__REQUIRED WORK__: Repeat each record exactly. Any picture gets left out.

__DATA TO USE__:
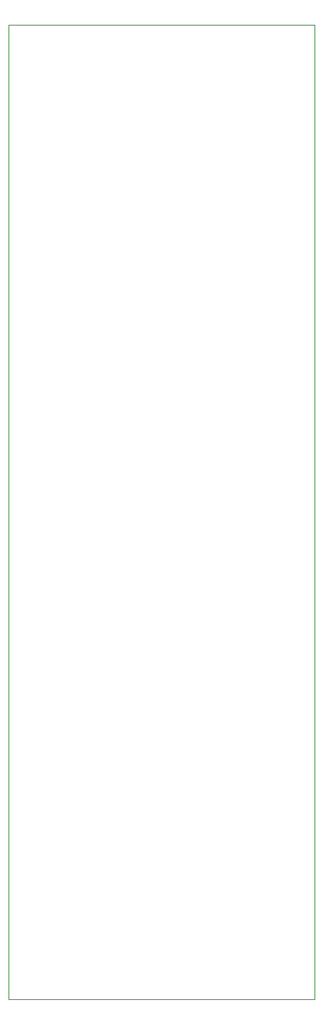
<source format=gbr>
%TF.GenerationSoftware,KiCad,Pcbnew,(6.0.10-0)*%
%TF.CreationDate,2023-01-16T20:28:57+10:30*%
%TF.ProjectId,BLE_Module_Front_Board,424c455f-4d6f-4647-956c-655f46726f6e,rev?*%
%TF.SameCoordinates,Original*%
%TF.FileFunction,Profile,NP*%
%FSLAX46Y46*%
G04 Gerber Fmt 4.6, Leading zero omitted, Abs format (unit mm)*
G04 Created by KiCad (PCBNEW (6.0.10-0)) date 2023-01-16 20:28:57*
%MOMM*%
%LPD*%
G01*
G04 APERTURE LIST*
%TA.AperFunction,Profile*%
%ADD10C,0.100000*%
%TD*%
G04 APERTURE END LIST*
D10*
X0Y0D02*
X33605000Y0D01*
X33605000Y0D02*
X33605000Y-106500000D01*
X33605000Y-106500000D02*
X0Y-106500000D01*
X0Y-106500000D02*
X0Y0D01*
M02*

</source>
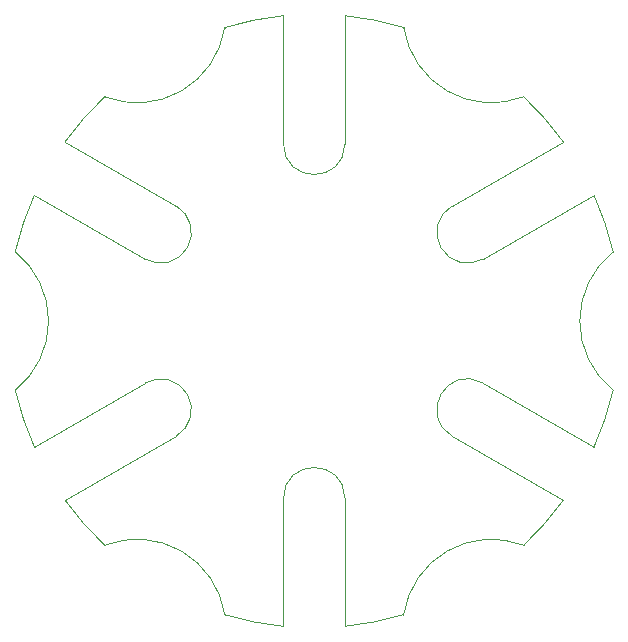
<source format=gbr>
G04 #@! TF.GenerationSoftware,KiCad,Pcbnew,5.1.5-52549c5~84~ubuntu18.04.1*
G04 #@! TF.CreationDate,2020-01-15T10:07:14+01:00*
G04 #@! TF.ProjectId,geneva,67656e65-7661-42e6-9b69-6361645f7063,rev?*
G04 #@! TF.SameCoordinates,Original*
G04 #@! TF.FileFunction,Profile,NP*
%FSLAX46Y46*%
G04 Gerber Fmt 4.6, Leading zero omitted, Abs format (unit mm)*
G04 Created by KiCad (PCBNEW 5.1.5-52549c5~84~ubuntu18.04.1) date 2020-01-15 10:07:14*
%MOMM*%
%LPD*%
G04 APERTURE LIST*
%ADD10C,0.050000*%
G04 APERTURE END LIST*
D10*
X62425659Y-75153920D02*
G75*
G02X52264185Y-81015182I-7425659J1134682D01*
G01*
X67400000Y-85000000D02*
X67400001Y-74150001D01*
X62441068Y-75143512D02*
G75*
G02X67400001Y-74150001I7558932J-24856488D01*
G01*
X62441068Y-75143512D02*
X62425659Y-75153920D01*
X95307562Y-105874499D02*
X95304507Y-105863469D01*
X44695493Y-94136531D02*
G75*
G02X44690758Y-105867257I-4695493J-5863469D01*
G01*
X67400000Y-115000000D02*
X67399213Y-125857826D01*
X58309619Y-109751666D02*
X48913244Y-115176665D01*
X87725000Y-118984818D02*
X87735814Y-118984817D01*
X72600000Y-115000000D02*
X72600000Y-125850000D01*
X58309619Y-90248334D02*
X48913245Y-84823335D01*
X95307562Y-105874500D02*
G75*
G02X93686755Y-110673334I-25307562J5874500D01*
G01*
X91086755Y-115176665D02*
G75*
G02X87735814Y-118984817I-21086755J15176665D01*
G01*
X55709619Y-105248334D02*
X46314691Y-110672682D01*
X81690381Y-109751666D02*
G75*
G02X84290381Y-105248334I1300000J2251666D01*
G01*
X67400000Y-115000000D02*
G75*
G02X72600000Y-115000000I2600000J0D01*
G01*
X46314691Y-110672682D02*
G75*
G02X44700000Y-105900000I23685309J10672682D01*
G01*
X95300000Y-94110000D02*
X95309242Y-94132743D01*
X84290381Y-94751666D02*
G75*
G02X81690381Y-90248334I-1300000J2251666D01*
G01*
X87728467Y-81013036D02*
G75*
G02X77580000Y-75160000I-2728467J6993798D01*
G01*
X87740453Y-81019516D02*
X87728467Y-81013036D01*
X95304507Y-105863469D02*
G75*
G02X95309242Y-94132743I4695493J5863469D01*
G01*
X77578228Y-124846674D02*
X77552153Y-124858548D01*
X44698455Y-94099640D02*
X44695493Y-94136531D01*
X44700000Y-105900000D02*
X44690758Y-105867257D01*
X62475000Y-124875000D02*
X62426573Y-124852075D01*
X77580000Y-75160000D02*
X77573427Y-75147926D01*
X55709619Y-94751666D02*
X46313245Y-89326666D01*
X67399213Y-125857826D02*
G75*
G02X62475000Y-124875000I2600787J25857826D01*
G01*
X52239242Y-118961485D02*
G75*
G02X48913244Y-115176665I17760758J18961485D01*
G01*
X81690381Y-109751666D02*
X91086755Y-115176665D01*
X84290381Y-94751666D02*
X93683240Y-89328251D01*
X72600000Y-85000000D02*
X72600000Y-74150002D01*
X48913245Y-84823335D02*
G75*
G02X52264186Y-81015183I21086755J-15176665D01*
G01*
X52269834Y-118982611D02*
X52239242Y-118961485D01*
X72600000Y-74150002D02*
G75*
G02X77573427Y-75147926I-2600000J-25849998D01*
G01*
X77578228Y-124846674D02*
G75*
G02X87725000Y-118984818I7421772J-1134088D01*
G01*
X93683240Y-89328251D02*
G75*
G02X95300000Y-94110000I-23683240J-10671749D01*
G01*
X84290381Y-105248334D02*
X93686757Y-110673334D01*
X58309619Y-90248334D02*
G75*
G02X55709619Y-94751666I-1300000J-2251666D01*
G01*
X72600000Y-85000000D02*
G75*
G02X67400000Y-85000000I-2600000J0D01*
G01*
X55709619Y-105248334D02*
G75*
G02X58309619Y-109751666I1300000J-2251666D01*
G01*
X87740452Y-81019516D02*
G75*
G02X91086756Y-84823335I-17740452J-18980484D01*
G01*
X52269834Y-118982611D02*
G75*
G02X62426573Y-124852075I2730166J-6998151D01*
G01*
X44698455Y-94099640D02*
G75*
G02X46313245Y-89326666I25301545J-5900360D01*
G01*
X77552153Y-124858548D02*
G75*
G02X72599999Y-125849999I-7552153J24858548D01*
G01*
X81690381Y-90248334D02*
X91086757Y-84823334D01*
M02*

</source>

__ANSWER TO THIS PROBLEM__:
<source format=gbr>
%TF.GenerationSoftware,KiCad,Pcbnew,(6.0.10-0)*%
%TF.CreationDate,2023-01-16T20:28:57+10:30*%
%TF.ProjectId,BLE_Module_Front_Board,424c455f-4d6f-4647-956c-655f46726f6e,rev?*%
%TF.SameCoordinates,Original*%
%TF.FileFunction,Profile,NP*%
%FSLAX46Y46*%
G04 Gerber Fmt 4.6, Leading zero omitted, Abs format (unit mm)*
G04 Created by KiCad (PCBNEW (6.0.10-0)) date 2023-01-16 20:28:57*
%MOMM*%
%LPD*%
G01*
G04 APERTURE LIST*
%TA.AperFunction,Profile*%
%ADD10C,0.100000*%
%TD*%
G04 APERTURE END LIST*
D10*
X0Y0D02*
X33605000Y0D01*
X33605000Y0D02*
X33605000Y-106500000D01*
X33605000Y-106500000D02*
X0Y-106500000D01*
X0Y-106500000D02*
X0Y0D01*
M02*

</source>
<source format=gbr>
G04 #@! TF.GenerationSoftware,KiCad,Pcbnew,5.1.5-52549c5~84~ubuntu18.04.1*
G04 #@! TF.CreationDate,2020-01-15T10:07:14+01:00*
G04 #@! TF.ProjectId,geneva,67656e65-7661-42e6-9b69-6361645f7063,rev?*
G04 #@! TF.SameCoordinates,Original*
G04 #@! TF.FileFunction,Profile,NP*
%FSLAX46Y46*%
G04 Gerber Fmt 4.6, Leading zero omitted, Abs format (unit mm)*
G04 Created by KiCad (PCBNEW 5.1.5-52549c5~84~ubuntu18.04.1) date 2020-01-15 10:07:14*
%MOMM*%
%LPD*%
G04 APERTURE LIST*
%ADD10C,0.050000*%
G04 APERTURE END LIST*
D10*
X62425659Y-75153920D02*
G75*
G02X52264185Y-81015182I-7425659J1134682D01*
G01*
X67400000Y-85000000D02*
X67400001Y-74150001D01*
X62441068Y-75143512D02*
G75*
G02X67400001Y-74150001I7558932J-24856488D01*
G01*
X62441068Y-75143512D02*
X62425659Y-75153920D01*
X95307562Y-105874499D02*
X95304507Y-105863469D01*
X44695493Y-94136531D02*
G75*
G02X44690758Y-105867257I-4695493J-5863469D01*
G01*
X67400000Y-115000000D02*
X67399213Y-125857826D01*
X58309619Y-109751666D02*
X48913244Y-115176665D01*
X87725000Y-118984818D02*
X87735814Y-118984817D01*
X72600000Y-115000000D02*
X72600000Y-125850000D01*
X58309619Y-90248334D02*
X48913245Y-84823335D01*
X95307562Y-105874500D02*
G75*
G02X93686755Y-110673334I-25307562J5874500D01*
G01*
X91086755Y-115176665D02*
G75*
G02X87735814Y-118984817I-21086755J15176665D01*
G01*
X55709619Y-105248334D02*
X46314691Y-110672682D01*
X81690381Y-109751666D02*
G75*
G02X84290381Y-105248334I1300000J2251666D01*
G01*
X67400000Y-115000000D02*
G75*
G02X72600000Y-115000000I2600000J0D01*
G01*
X46314691Y-110672682D02*
G75*
G02X44700000Y-105900000I23685309J10672682D01*
G01*
X95300000Y-94110000D02*
X95309242Y-94132743D01*
X84290381Y-94751666D02*
G75*
G02X81690381Y-90248334I-1300000J2251666D01*
G01*
X87728467Y-81013036D02*
G75*
G02X77580000Y-75160000I-2728467J6993798D01*
G01*
X87740453Y-81019516D02*
X87728467Y-81013036D01*
X95304507Y-105863469D02*
G75*
G02X95309242Y-94132743I4695493J5863469D01*
G01*
X77578228Y-124846674D02*
X77552153Y-124858548D01*
X44698455Y-94099640D02*
X44695493Y-94136531D01*
X44700000Y-105900000D02*
X44690758Y-105867257D01*
X62475000Y-124875000D02*
X62426573Y-124852075D01*
X77580000Y-75160000D02*
X77573427Y-75147926D01*
X55709619Y-94751666D02*
X46313245Y-89326666D01*
X67399213Y-125857826D02*
G75*
G02X62475000Y-124875000I2600787J25857826D01*
G01*
X52239242Y-118961485D02*
G75*
G02X48913244Y-115176665I17760758J18961485D01*
G01*
X81690381Y-109751666D02*
X91086755Y-115176665D01*
X84290381Y-94751666D02*
X93683240Y-89328251D01*
X72600000Y-85000000D02*
X72600000Y-74150002D01*
X48913245Y-84823335D02*
G75*
G02X52264186Y-81015183I21086755J-15176665D01*
G01*
X52269834Y-118982611D02*
X52239242Y-118961485D01*
X72600000Y-74150002D02*
G75*
G02X77573427Y-75147926I-2600000J-25849998D01*
G01*
X77578228Y-124846674D02*
G75*
G02X87725000Y-118984818I7421772J-1134088D01*
G01*
X93683240Y-89328251D02*
G75*
G02X95300000Y-94110000I-23683240J-10671749D01*
G01*
X84290381Y-105248334D02*
X93686757Y-110673334D01*
X58309619Y-90248334D02*
G75*
G02X55709619Y-94751666I-1300000J-2251666D01*
G01*
X72600000Y-85000000D02*
G75*
G02X67400000Y-85000000I-2600000J0D01*
G01*
X55709619Y-105248334D02*
G75*
G02X58309619Y-109751666I1300000J-2251666D01*
G01*
X87740452Y-81019516D02*
G75*
G02X91086756Y-84823335I-17740452J-18980484D01*
G01*
X52269834Y-118982611D02*
G75*
G02X62426573Y-124852075I2730166J-6998151D01*
G01*
X44698455Y-94099640D02*
G75*
G02X46313245Y-89326666I25301545J-5900360D01*
G01*
X77552153Y-124858548D02*
G75*
G02X72599999Y-125849999I-7552153J24858548D01*
G01*
X81690381Y-90248334D02*
X91086757Y-84823334D01*
M02*

</source>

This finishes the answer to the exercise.